I’ve been told by those closest to me, that I’m constantly standing in my own way, I’m my own worst critic, and so on. Today, I finally made the decision to step aside. There it is. This is how I begin a new chapter in my life. It likely feels insignificant to the reader, but it’s been a long time since I’ve shared anything creative that was vulnerable. Cooking, in addition to being a utility, is an art, one that garners as many fanatics, critics, skeptics, and haters as any other sector of the modern art industry. And just like modern art, food can often have social, political, or personal energy behind it. The difference being, you don’t have a clearcut reflection of how people view your art on a scale of 1 to 5 stars when you post something on Instagram. I’d like to be a positive voice in a cutthroat industry. There’s a certain way of humanizing a restaurant and its qualities, that only those that have worked in one will understand.


“Your body is not a temple, it’s an amusement park. Enjoy the ride.” - Anthony Bourdain


Chinatown Food Tour



Place 1: these are considered, if I recall correctly, Cantonese style pork buns, which are baked rather than steamed. Holy shit. The egg wash gets the outside to a level where the bun reaches a perfect ratio of crunch to squish. Pork was nice, although mildly fatty, which is kinda to be expected with this: A relatively cheap, on the go snack. Still very, very good.


No photo of this food stop, so instead here's a photo of the iconic Nom Wah Tea Parlor.
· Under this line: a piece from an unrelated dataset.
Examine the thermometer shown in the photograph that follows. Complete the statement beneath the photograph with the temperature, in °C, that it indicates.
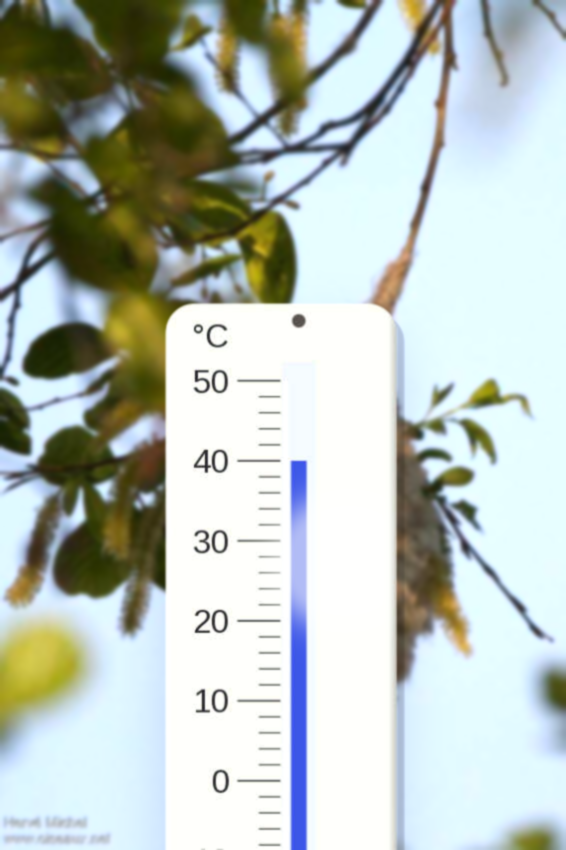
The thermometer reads 40 °C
Place 2: Can’t recall what region this style of dumpling is from, but it’s primary distinguishing element is it’s much thicker dough. They had a fantastic chew, reminiscent of hand pulled noodles. Pork and veggie filling had great texture, and the sauces added to them as well. One was diluted sriracha, and the other a mix of soy sauce and black vinegar. I only tried the latter, which added a little burst of acidity that became the final ingredient necessary to have all 4 primary elements of flavor in a single bite. Salt, fat, acid, and heat baby.
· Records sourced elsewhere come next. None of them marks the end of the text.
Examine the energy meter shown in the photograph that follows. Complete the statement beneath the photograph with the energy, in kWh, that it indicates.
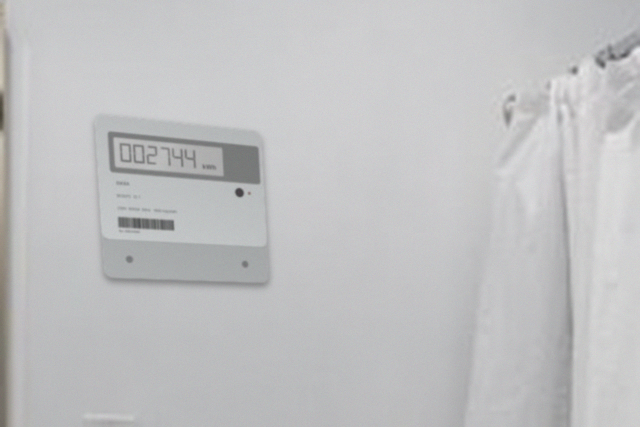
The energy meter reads 2744 kWh
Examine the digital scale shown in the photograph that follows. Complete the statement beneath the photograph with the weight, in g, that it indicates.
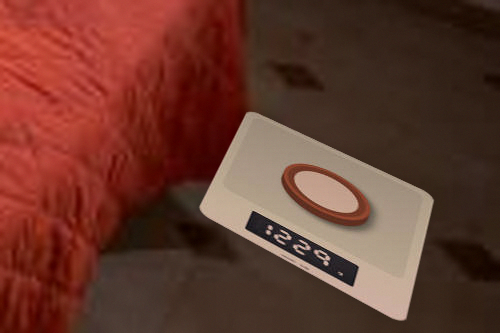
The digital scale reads 1229 g
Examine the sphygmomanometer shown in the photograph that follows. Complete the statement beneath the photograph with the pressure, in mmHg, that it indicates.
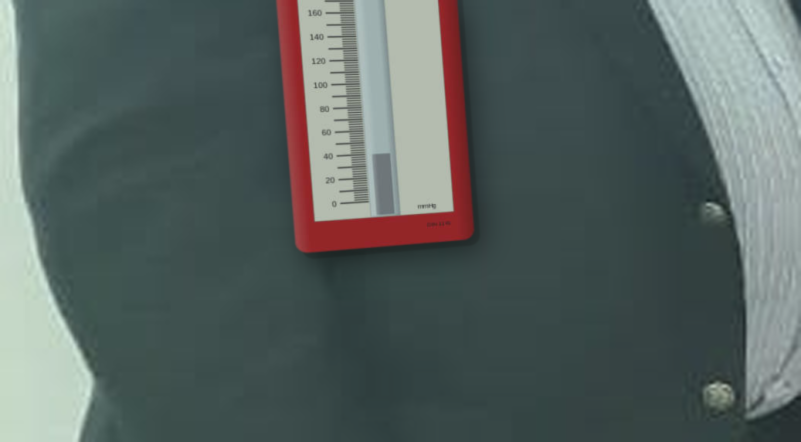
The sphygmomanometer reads 40 mmHg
Place 3: the final stop came in clutch as the unexpected favorite of the day, Peking duck scallion and sesame pancakes. Essentially, a batter filled with scallions is made into a fried “pancake”, caked in sesame seeds, and wrapped around moist roasted duck. Absolutely fantastic. This was only my second time trying duck, and the first time liking it. Just goes to show that sometimes a certain ingredient just needs to be prepared a certain way for some people to learn to enjoy it.